A cura di Silvia  (02/2019)
Voto:


Eccheca**o! Ma quanto è cattivo e malato questo libro? Ma soprattutto: quanto mi piacciono i libri cattivi e malati? Lo so, sono malata
Morozzi invece... Morozzi come cavolo le partorisce queste storie? In Radiomorte non c'è un personaggio, e dico uno, normale. Mentre leggi pensi: ok, tu puoi morire tanto sei uno stronzo; anche tu puoi morire tanto non vali niente; tu puoi morire pure due volte perché fai davvero schifo. E via così, per tutto il libro.
L'incipit è bellissimo e super claustrofobico, ma "tranquilli", la sensazione di avere un nodo pronto a stringersi intorno alla gola non vi abbandonerà per tutto il libro... per questo le pagine le ho praticamente consumate: non potevo vivere di ansia e Lexotan. Dovevo sapere. E dovevo uscire da questo incubo il più in fretta possibile per quanto mi senta sempre molto a mio agio in questo genere di storie
Ma veniamo, appunto, alla storia.
Fabio Colla, scrittore di successo, viene invitato in radio con la moglie Patrizia e i figli Giulia e Davide per raccontare quanto la sua vita sia perfetta e meravigliosa. Si tratta dell'ennesima pantomima attua ad abbindolare il suo amatissimo pubblico, una recita portata in scena con grande maestria, ma questa volta il copione non sarà lo stesso... questa volta le porte della sala di registrazione si chiuderanno alle loro spalle lasciandoli soli coi loro segreti. E più ne confesseranno più tempo avranno per decidere. Decidere cosa? Ma chi tra loro quattro dovrà morire, ovviamente.
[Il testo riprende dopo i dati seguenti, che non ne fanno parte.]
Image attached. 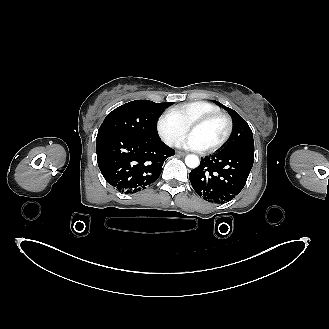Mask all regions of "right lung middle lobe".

Una storia disturbante e meschina che ancora una volta sviscera le più indicibili nefandezze dell'animo umano, una storia che ti fa dimenticare cosa sia la pietà, un libro talmente estremo da sembrare surreale, ma chi acquista Morozzi non cerca di certo sole, cuore e amore, e il tacito patto con l'autore si risolve così: prendere o lasciare. E io prendo. Ohhh, eccome se prendo!

A parte un finale che mi ha soffocato l'ennesima imprecazione, Radiomorte mi ha "divertito" un sacco. Per quanto paradossale e al limite del grottesco è un libro che non fa sconti e non ne vuole, con una trama che se da un parte ricostruisce la linea temporale degli eventi dall'altra distrugge uno a uno i suoi personaggi smascherandone ipocrisie e inutili buonismi.

Niente da dire, un Morozzi in splendida forma e il mio consiglio è solo uno: leggetelo!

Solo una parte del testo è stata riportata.